|• Winter 2004||Magazine Archive & Search • Muhlenberg Home|
Muhlenberg’s Chemistry Department:
By Christine Murphy
What do you remember about chemistry? Chances are good that you weren’t a chemistry major, but you probably took a chemistry class at some point. Some of us remember that rotten-egg smell wafting down the halls in high school, indicating that budding chemists were working with sulfur. Or perhaps you had a chemistry set as a kid, dipping litmus paper into orange juice to see what color it would turn. If you’ve helped to build a model volcano for your son or daughter’s science fair project, you know about chemical reactions. We didn’t know then that that rotten egg smell could be more toxic than cyanide or that the fumes from the volcano could include carcinogens. How times have changed. Now budding chemists at Muhlenberg work in state-of-the-art fume hoods and are especially careful to avoid exposure to toxic chemicals.
At Muhlenberg, chemistry students are dedicated to putting in the time and effort it takes to become safety conscious, successful scientists, under the watchful eye of accomplished instructors.

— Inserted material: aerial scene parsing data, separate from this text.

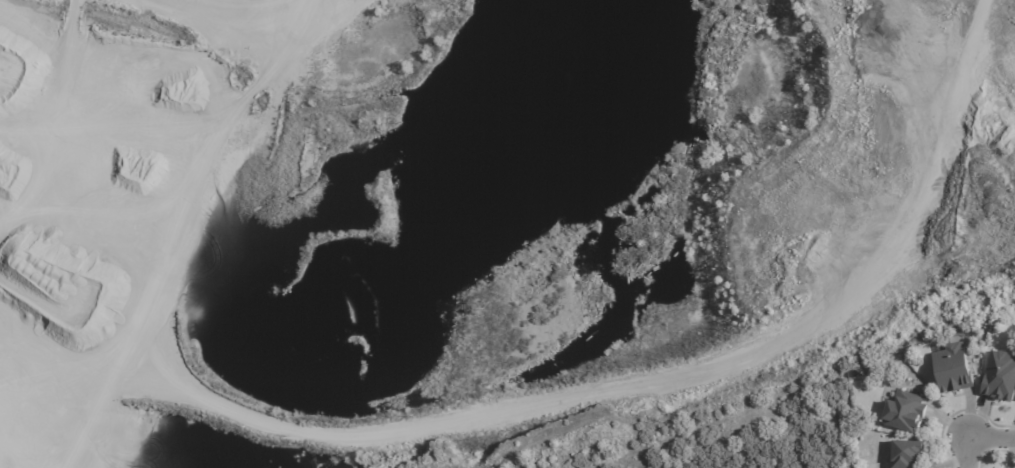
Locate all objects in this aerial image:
road: (1008, 17)
road: (215, 171)
quarry: (461, 208)
quarry: (479, 220)
building: (980, 329)
road: (73, 365)
building: (955, 370)
road: (628, 372)
building: (1002, 377)
building: (906, 411)
road: (977, 438)
building: (909, 454)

With nine full-time faculty members, the chemistry department is one of the larger academic departments on campus. Those faculty members serve a small group of 44 studious undergraduates majoring in chemistry and biochemistry, but according Professor Don Shive, chair of the chemistry department, the department serves an enormous number of students. “Chemistry is a service course for the sciences,” he says. “Most science majors and all pre-med students are required to take a year or two of chemistry.” In addition, since most chemistry classes require three hours of lecture and three hours in the lab each week, high demand is placed on a chemistry instructor’s time.

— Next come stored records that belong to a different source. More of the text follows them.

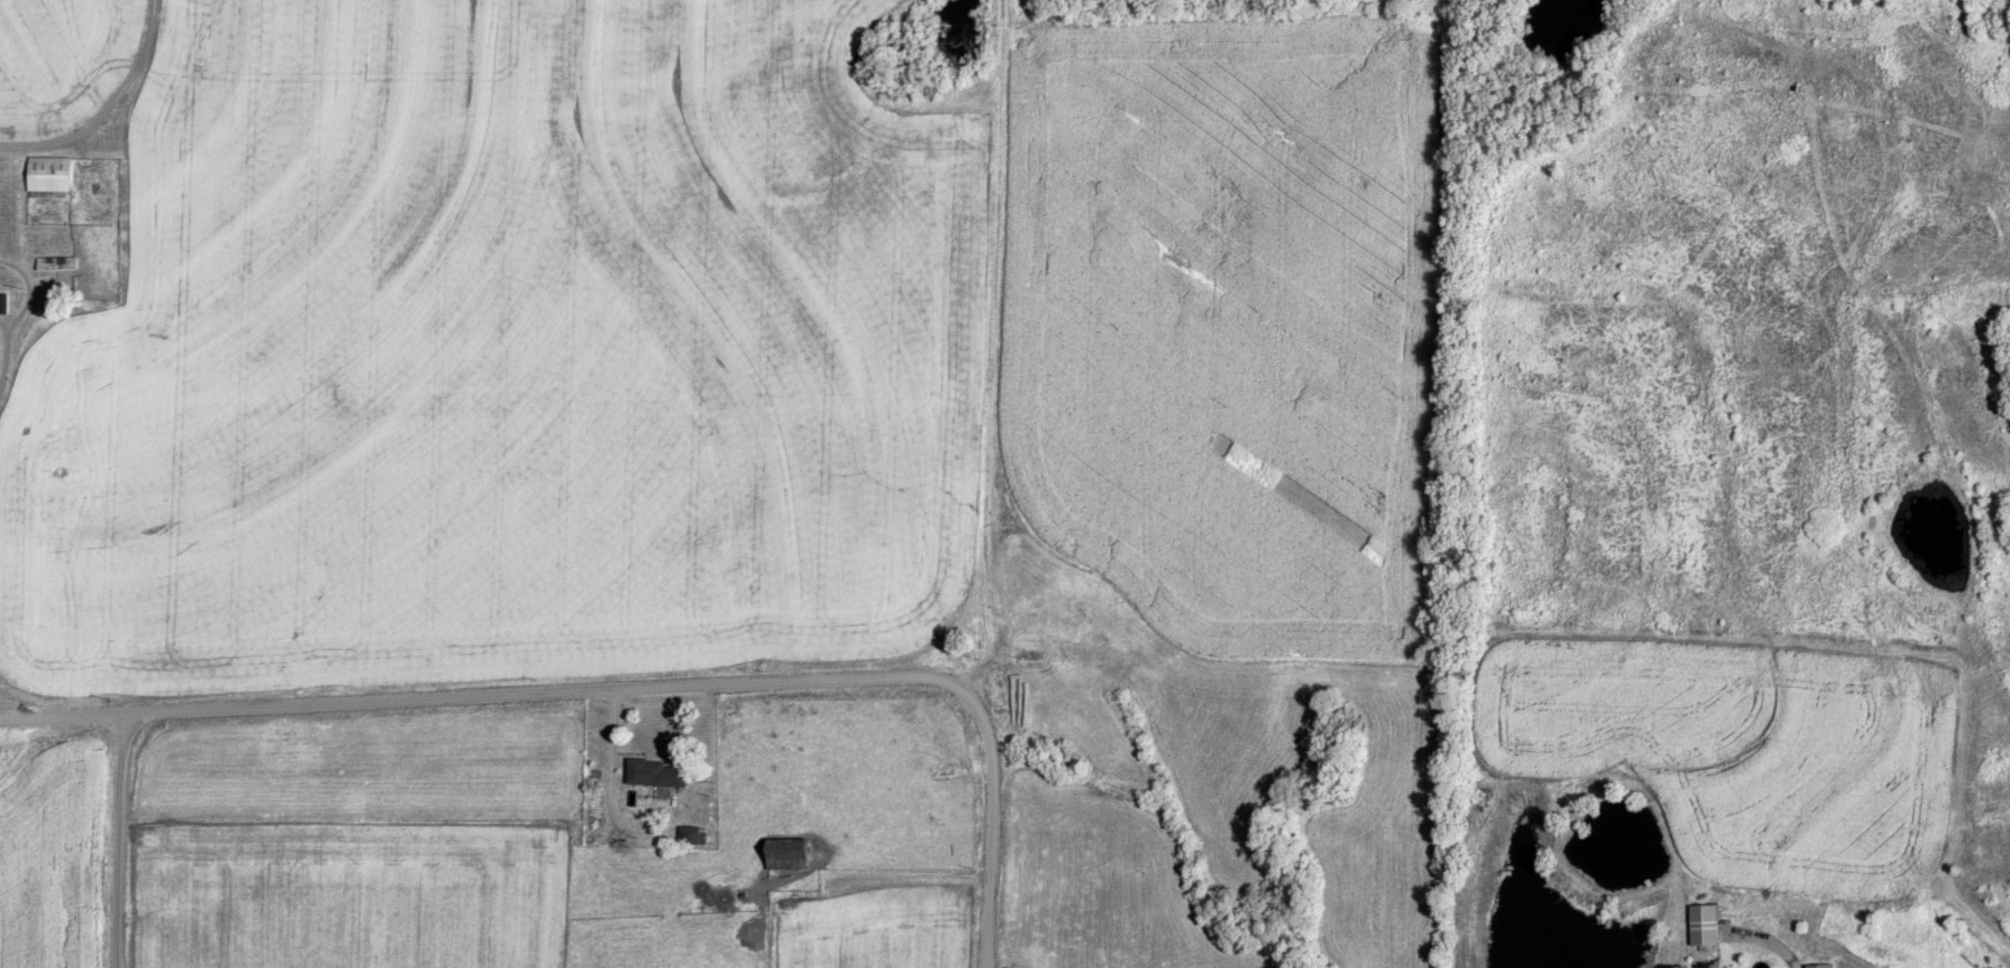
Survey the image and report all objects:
road: (106, 107)
building: (48, 174)
building: (55, 264)
road: (17, 314)
road: (625, 688)
building: (655, 772)
road: (611, 775)
building: (691, 835)
road: (118, 839)
building: (789, 854)
building: (1703, 924)
building: (1820, 965)

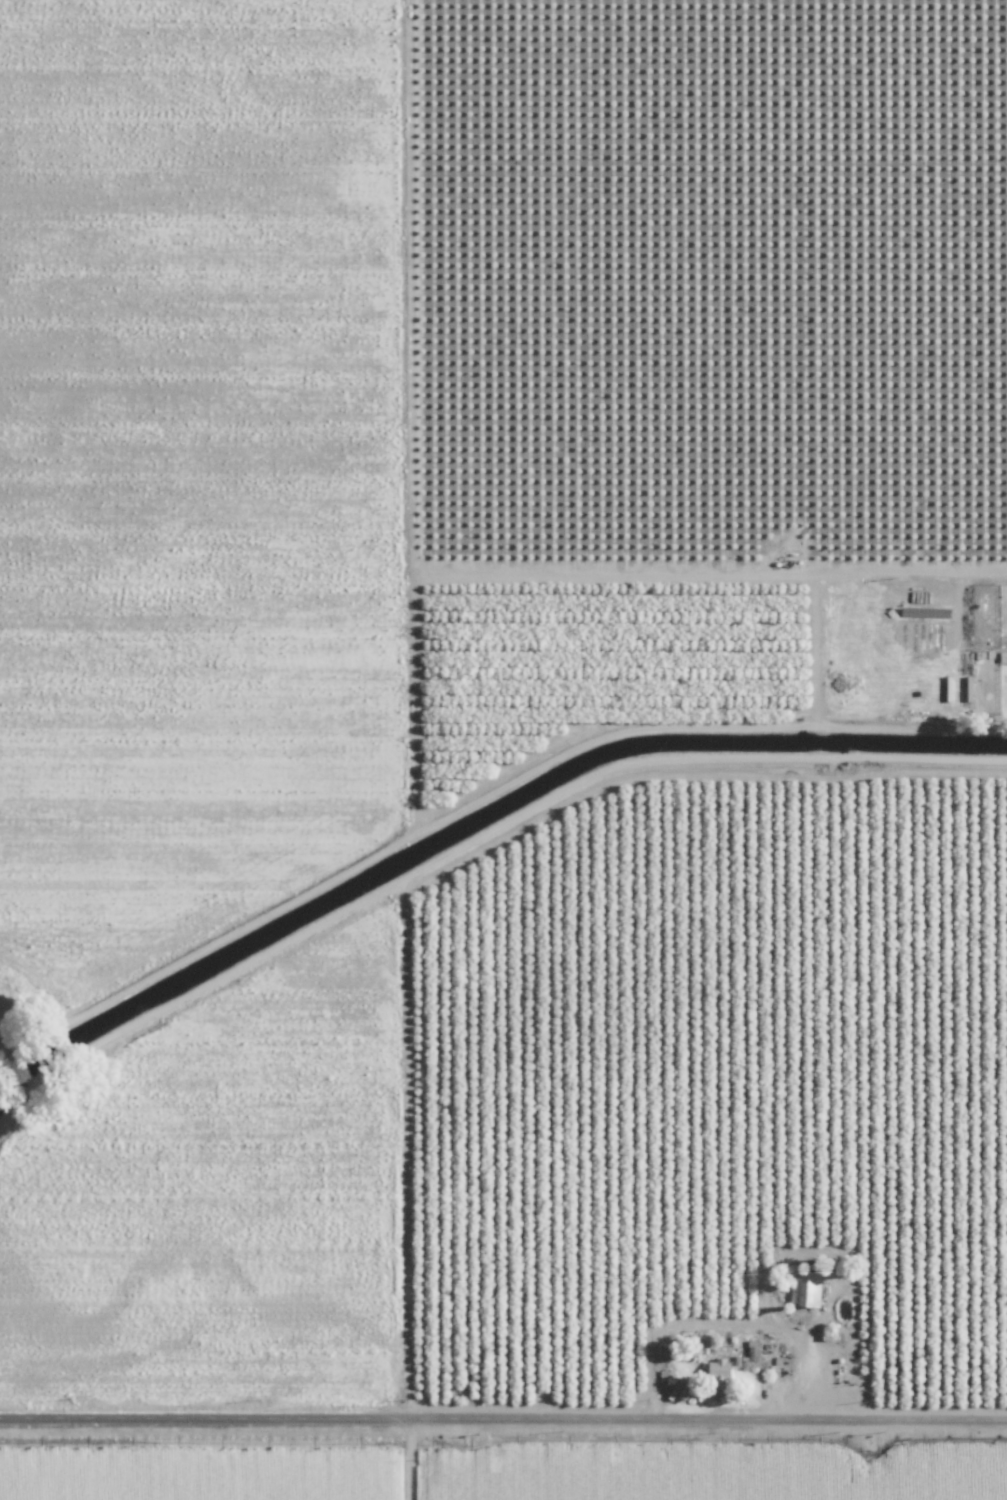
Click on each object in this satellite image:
crop: (503, 750)
road: (472, 848)
road: (396, 1156)
building: (806, 1291)
building: (720, 1374)
road: (503, 1421)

To complete the chemistry major at Muhlenberg, students must complete courses in general, organic, analytical, physical and inorganic chemistry, as well as advanced labs, physics courses and calculus courses (see related sidebar for details). And with 10 required courses, even a minor in chemistry is quite rigorous.
It’s worth the work, though; chemistry grads routinely make their way to medical, dental and graduate schools such as Thomas Jefferson, Kirkwood, Penn State, University of Medicine and Dentistry of New Jersey and the University of Washington. Other recent graduates have begun careers with companies including Merck (see related story, page 10), Lancaster Labs, Air Products, Fuji Hunt Photographic Chemicals, and Schering-Plough.

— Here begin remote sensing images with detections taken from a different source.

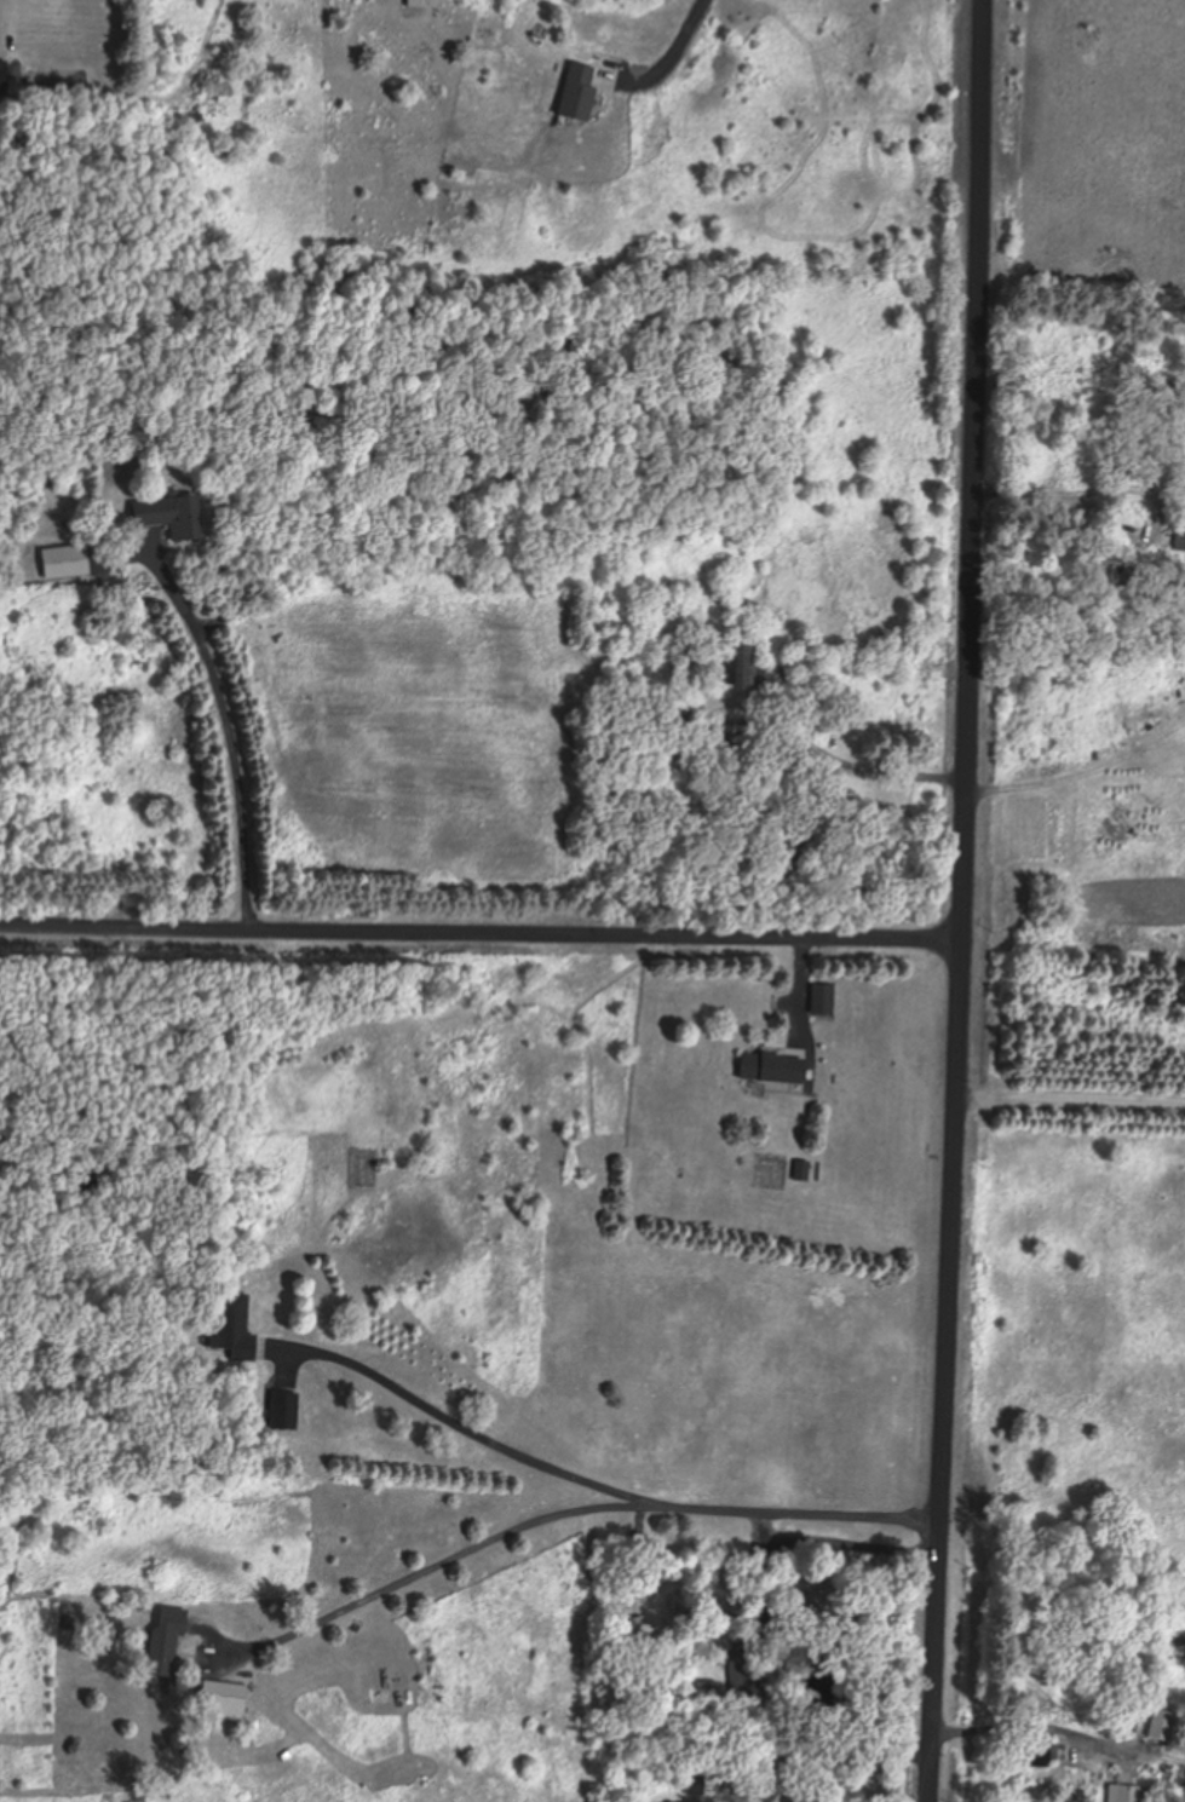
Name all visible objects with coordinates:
building: (1, 86)
building: (573, 93)
building: (167, 517)
building: (675, 528)
building: (63, 563)
building: (1103, 573)
building: (744, 671)
building: (792, 847)
road: (965, 901)
road: (482, 935)
building: (823, 1001)
building: (770, 1069)
building: (231, 1329)
building: (282, 1412)
building: (638, 1549)
building: (635, 1636)
building: (162, 1641)
building: (745, 1678)
building: (712, 1693)
building: (218, 1702)
building: (1158, 1726)
building: (1037, 1757)
building: (1125, 1794)
building: (801, 1798)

Muhlenberg also offers an interdisciplinary major in biochemistry, one of only 94 biochemistry programs in the United States accredited by the American Chemical Society. Interdisciplinary studies, which combine courses from more than one subject, allow students to explore an area of interest from several perspectives. “Biochemistry appeals to students who are interested in understanding living systems in terms of chemistry,” says Shive, noting that biochemistry is often a good fit for pre-med students.